Plan conversions for incumbents. Cash balance plans have been used in the past to convert private sector pensions into a DC structure and get the employer out of the retirement-risk business. That alone would be a worthwhile provision in the public sector — for states to enable public employers to make conversions, where courts haven't elevated vesting to the heights of absurdity. Just think of where the world would be today if public pension plans had been converted to cash balance structures in 1999-2000, instead of awarding employees massive retroactive benefits increases and pension contribution holidays for politicians. (Answer: Taxpayers would now be better off by a half-trillion dollars.)
A bankruptcy alternative or option? In the wake of last week's bombshell pension-plan bankruptcy filing in the U.S. commonwealth of Northern Marianas, a cash-balance conversion could be a solution for distressed pension plans. This would allow current employees an option to convert their underwater traditional defined benefit pension plan's benefit into a cash-balance account, at the actuarial present value of their current plan — but adjusted for its actual funding ratio to reflect the plan's fiscal distress. For example, if the plan is 78 percent funded on a market-value basis, the employee could convert to the cash balance plan at 78 percent of the actuarial present value of accrued benefits. Those who wish to take their chances with the traditional pension plan can stay put if they think the sinking ship will right itself and the employer will not take them through bankruptcy to freeze or cut their pension. If state-supervised double-barreled* pension bonds could be used prudently to finish the job and permanently reduce overall risks to taxpayers, I'd even accept a bonus POB infusion to sweeten the deal halfway between market and par value for the participants.

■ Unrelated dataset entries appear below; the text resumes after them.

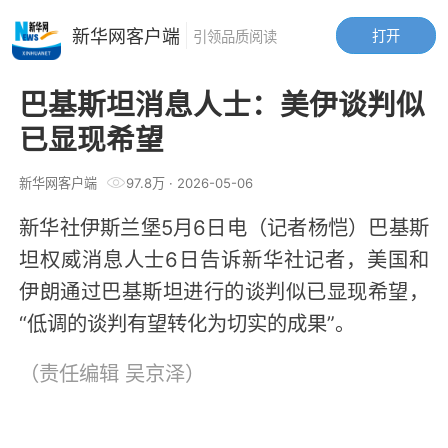
新华网客户端
打开
引领品质阅读
巴基斯坦消息人士：美伊谈判似
已显现希望
新华网客户端
97.8万
·
2026-05-06
新华社伊斯兰堡5月6日电（记者杨恺）巴基斯
坦权威消息人士6日告诉新华社记者，美国和
伊朗通过巴基斯坦进行的谈判似已显现希望，
“低调的谈判有望转化为切实的成果”。
（责任编辑
吴京泽
）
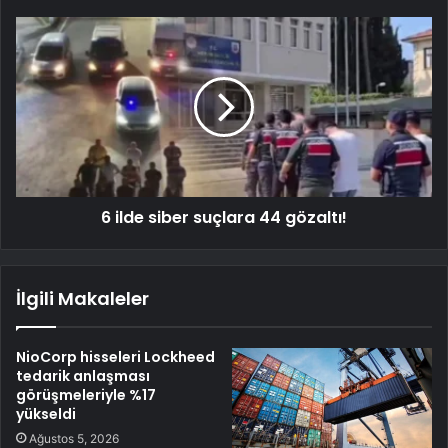
6 ilde siber suçlara 44 gözaltı!
İlgili Makaleler
NioCorp hisseleri Lockheed
tedarik anlaşması
görüşmeleriyle %17
yükseldi
Ağustos 5, 2026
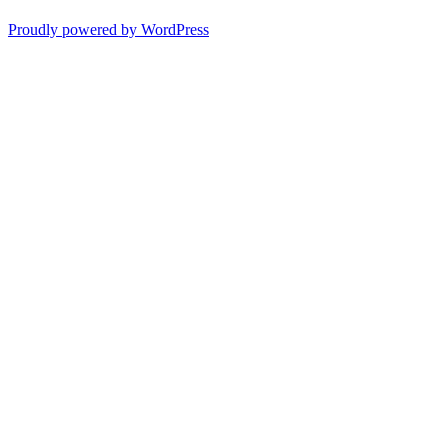
Proudly powered by WordPress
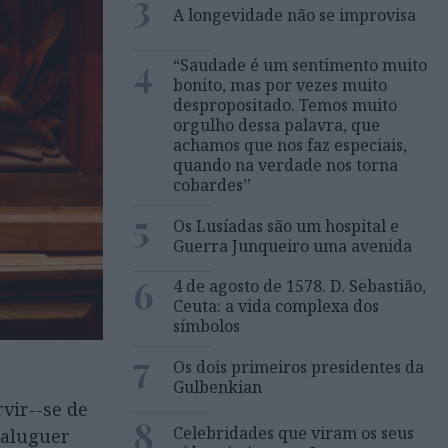
3
A longevidade não se improvisa
4
“Saudade é um sentimento muito
bonito, mas por vezes muito
despropositado. Temos muito
orgulho dessa palavra, que
achamos que nos faz especiais,
quando na verdade nos torna
cobardes’’
5
Os Lusíadas são um hospital e
Guerra Junqueiro uma avenida
6
4 de agosto de 1578. D. Sebastião,
Ceuta: a vida complexa dos
símbolos
7
Os dois primeiros presidentes da
Gulbenkian
vir--se de
8
Celebridades que viram os seus
 aluguer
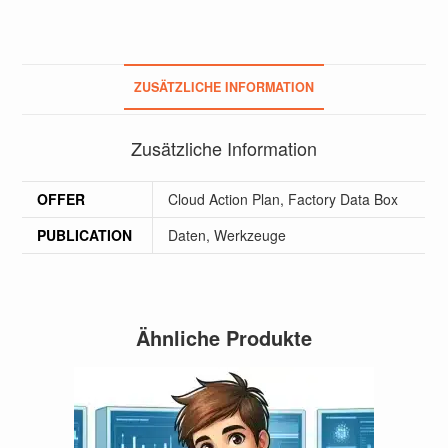
ZUSÄTZLICHE INFORMATION
Zusätzliche Information
OFFER
Cloud Action Plan
,
Factory Data Box
PUBLICATION
Daten
,
Werkzeuge
Ähnliche Produkte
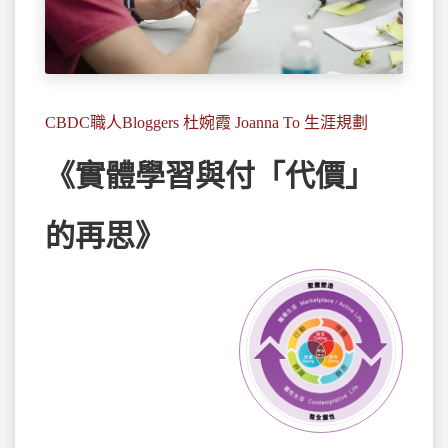
CBDC職人Bloggers 杜婉霞 Joanna To 生涯規劃
《實體學習與付「代價」
的再思》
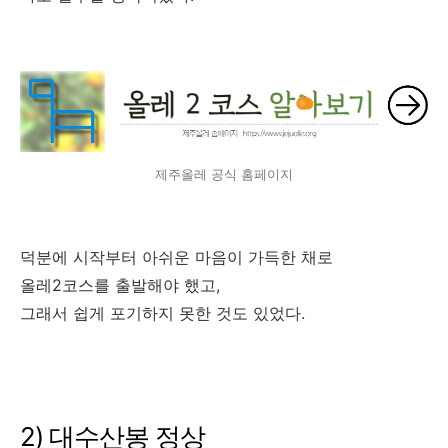
제주올레 공식 홈페이지
덕분에 시작부터 아쉬운 마음이 가득한 채로
올레2코스를 출발해야 했고,
그래서 쉽게 포기하지 못한 것도 있었다.
2) 대수산봉 정상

This remedial structure would probably require state-level statutory authorizations and possibly a federal fix of some arcane federal tax laws or regulations that senselessly make certain DC plan conversions taxable (as "constructive receipt") under the current administration's interpretation. When I look at the problems of desperately underfunded pension plans of distressed employers, a cash-balance conversion option would sure beat bankruptcy as the way to fix the pension mess facing localities whose unsustainable benefits plans are crowding out essential public services and impoverishing their communities. And a mandatory cash-balance conversion could be a viable tool for bankruptcy receivers if nothing else works better.
A similar solution has worked before in the private sector, in somewhat analogous situations. The recent Ford Motor proposal heads in this direction but reportedly offers cash rather than a replacement benefit plan; most public employers and plan professionals would likely prefer the latter for the reasons I've explained above. If public pension advocates would be willing to also work toward that end-game remedy, as well as a two-plan option for new hires along the lines from Kansas and the taxpayer protections described above, I'd warmly embrace the cash balance option.
*A double-barreled bond pledges two sources of security to investors, typically the issuer's general obligation plus a revenue stream such as sales tax revenue. In this application, state-shared taxes or subventions payable to a locality can be pledged and "intercepted" by bondholders as additional security for such bonds if the issuer fails to make timely debt service payments, thus enhancing the credit and reducing the market interest rate. The New York City control board employed this structure in the 1970s, as part of that distressed city's workout plan.